Work to be completed — Locate each line below that contains the word "instrument" and copy it. Case counts.

Supplied data —
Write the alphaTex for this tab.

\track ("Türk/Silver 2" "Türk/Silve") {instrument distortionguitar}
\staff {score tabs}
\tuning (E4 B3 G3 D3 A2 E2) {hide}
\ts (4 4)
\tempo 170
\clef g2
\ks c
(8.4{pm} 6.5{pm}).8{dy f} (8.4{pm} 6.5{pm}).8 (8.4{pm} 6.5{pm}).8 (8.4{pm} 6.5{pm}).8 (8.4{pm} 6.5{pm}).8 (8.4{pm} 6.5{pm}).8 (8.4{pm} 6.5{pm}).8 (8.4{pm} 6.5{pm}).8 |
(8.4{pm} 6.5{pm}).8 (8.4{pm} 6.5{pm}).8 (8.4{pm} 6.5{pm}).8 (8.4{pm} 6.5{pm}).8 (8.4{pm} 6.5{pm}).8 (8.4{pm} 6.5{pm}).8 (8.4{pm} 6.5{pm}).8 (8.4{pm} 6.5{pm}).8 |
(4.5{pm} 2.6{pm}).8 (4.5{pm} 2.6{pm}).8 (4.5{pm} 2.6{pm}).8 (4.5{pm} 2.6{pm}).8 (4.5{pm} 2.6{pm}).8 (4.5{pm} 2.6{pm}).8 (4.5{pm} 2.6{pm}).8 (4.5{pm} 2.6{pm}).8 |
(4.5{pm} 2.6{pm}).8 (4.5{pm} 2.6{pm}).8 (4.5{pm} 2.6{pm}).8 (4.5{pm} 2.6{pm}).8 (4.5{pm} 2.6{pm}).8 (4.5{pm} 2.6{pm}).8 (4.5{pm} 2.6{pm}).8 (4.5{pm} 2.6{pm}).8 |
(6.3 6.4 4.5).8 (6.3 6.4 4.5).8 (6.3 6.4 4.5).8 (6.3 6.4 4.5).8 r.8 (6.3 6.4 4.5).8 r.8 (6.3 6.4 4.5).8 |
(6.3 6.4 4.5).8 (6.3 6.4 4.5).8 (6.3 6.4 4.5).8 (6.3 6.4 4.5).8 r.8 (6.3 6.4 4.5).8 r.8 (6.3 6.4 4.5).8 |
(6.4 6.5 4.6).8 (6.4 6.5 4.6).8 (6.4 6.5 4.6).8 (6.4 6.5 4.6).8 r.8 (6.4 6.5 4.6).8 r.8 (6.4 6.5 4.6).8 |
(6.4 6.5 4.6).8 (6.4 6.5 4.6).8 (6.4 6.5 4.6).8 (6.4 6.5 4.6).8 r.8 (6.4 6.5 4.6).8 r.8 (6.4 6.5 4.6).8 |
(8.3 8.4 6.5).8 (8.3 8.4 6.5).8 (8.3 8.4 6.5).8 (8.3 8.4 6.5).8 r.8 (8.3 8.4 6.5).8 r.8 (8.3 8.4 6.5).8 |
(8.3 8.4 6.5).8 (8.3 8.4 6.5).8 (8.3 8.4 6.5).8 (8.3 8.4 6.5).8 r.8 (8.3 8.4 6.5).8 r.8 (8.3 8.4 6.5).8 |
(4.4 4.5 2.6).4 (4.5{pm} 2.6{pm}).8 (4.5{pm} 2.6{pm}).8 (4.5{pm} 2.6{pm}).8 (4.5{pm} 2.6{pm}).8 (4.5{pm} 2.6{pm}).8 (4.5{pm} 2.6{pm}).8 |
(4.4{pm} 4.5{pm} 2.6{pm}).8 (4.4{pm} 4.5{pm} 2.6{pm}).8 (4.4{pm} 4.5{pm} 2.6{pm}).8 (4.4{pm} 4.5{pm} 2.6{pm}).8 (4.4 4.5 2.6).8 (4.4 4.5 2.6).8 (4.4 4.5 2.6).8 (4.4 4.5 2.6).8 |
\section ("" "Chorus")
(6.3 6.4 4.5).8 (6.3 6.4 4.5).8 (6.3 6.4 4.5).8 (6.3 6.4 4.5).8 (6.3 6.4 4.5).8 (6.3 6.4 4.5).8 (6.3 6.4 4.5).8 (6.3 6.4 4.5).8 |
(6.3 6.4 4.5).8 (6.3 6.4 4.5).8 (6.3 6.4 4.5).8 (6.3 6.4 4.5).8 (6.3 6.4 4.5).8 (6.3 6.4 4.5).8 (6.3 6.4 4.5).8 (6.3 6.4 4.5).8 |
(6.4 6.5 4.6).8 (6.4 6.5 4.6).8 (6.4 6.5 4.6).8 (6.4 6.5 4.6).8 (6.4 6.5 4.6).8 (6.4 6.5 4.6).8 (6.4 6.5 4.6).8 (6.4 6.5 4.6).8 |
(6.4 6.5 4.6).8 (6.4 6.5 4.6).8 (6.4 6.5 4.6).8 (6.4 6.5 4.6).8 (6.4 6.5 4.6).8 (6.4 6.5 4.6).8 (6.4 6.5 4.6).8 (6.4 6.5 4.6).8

The completed task —
\track ("Türk/Silver 2" "Türk/Silve") {instrument distortionguitar}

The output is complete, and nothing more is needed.